Available records:
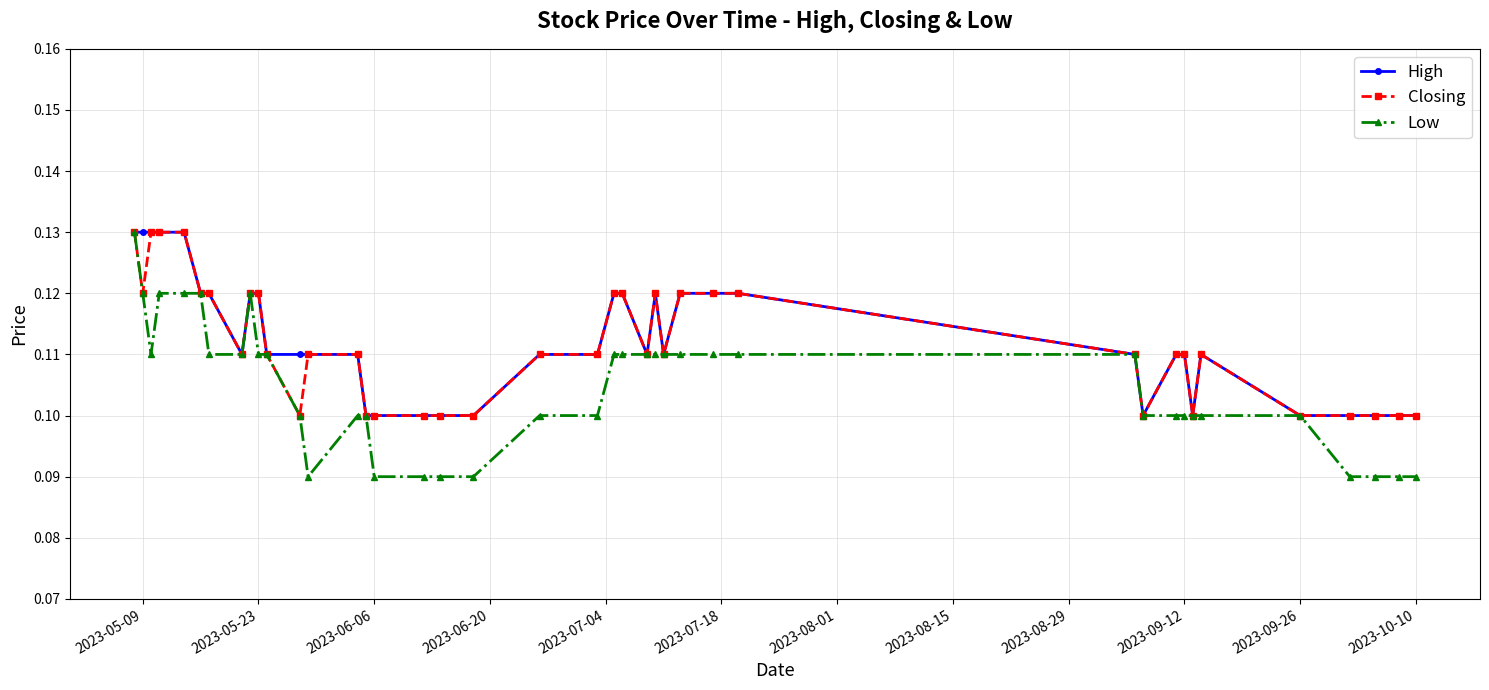

How many Closing values are between 0 and 1?

40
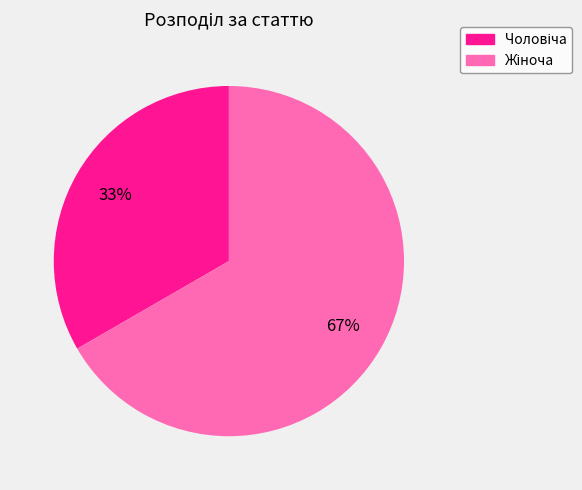

Is there any slice that represents more than half of the pie?

Yes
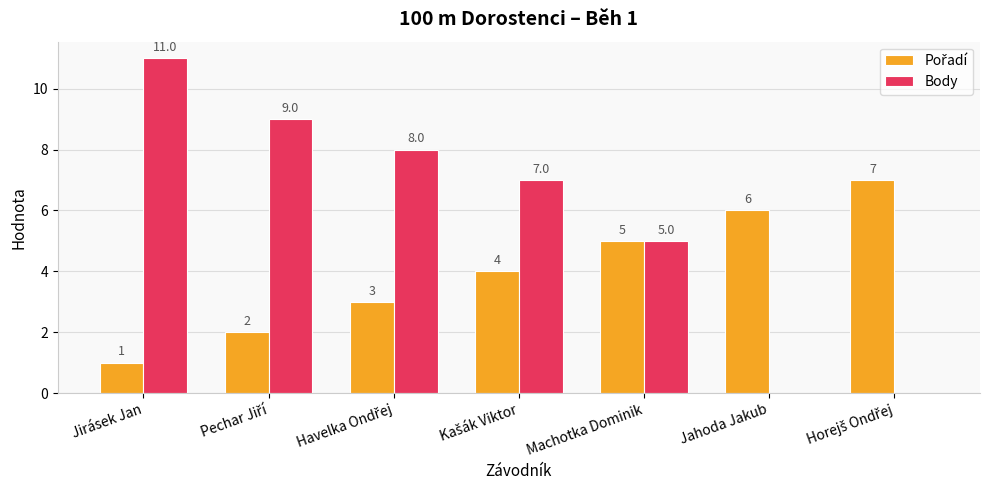

Does the chart contain stacked bars?

No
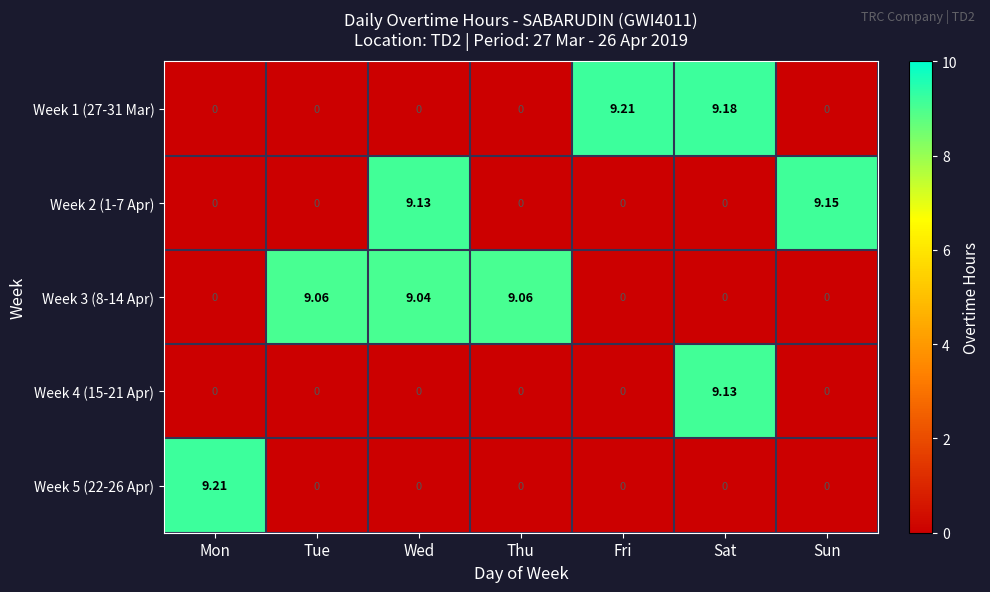

At which category is the sum across all series the highest?

Sat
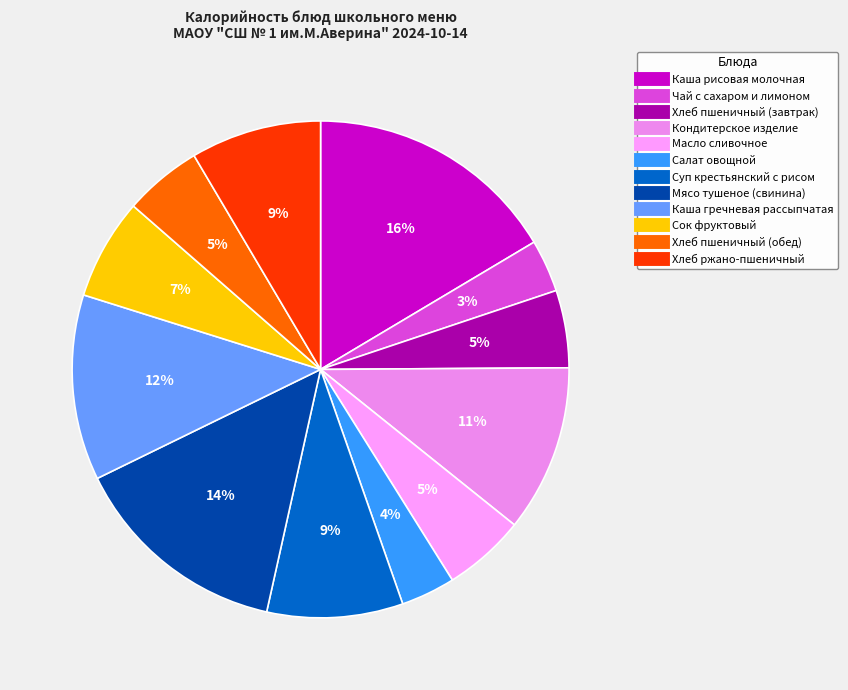

How many slices are in this pie chart?

12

Instructions to follow: Please format the lines above as a JSON list of strings, one string per line, skipping blank lines and leaving out the pictures.

Response to this task:
[
  "How many Closing values are between 0 and 1?",
  "40",
  "Is there any slice that represents more than half of the pie?",
  "Yes",
  "Does the chart contain stacked bars?",
  "No",
  "At which category is the sum across all series the highest?",
  "Sat",
  "How many slices are in this pie chart?",
  "12"
]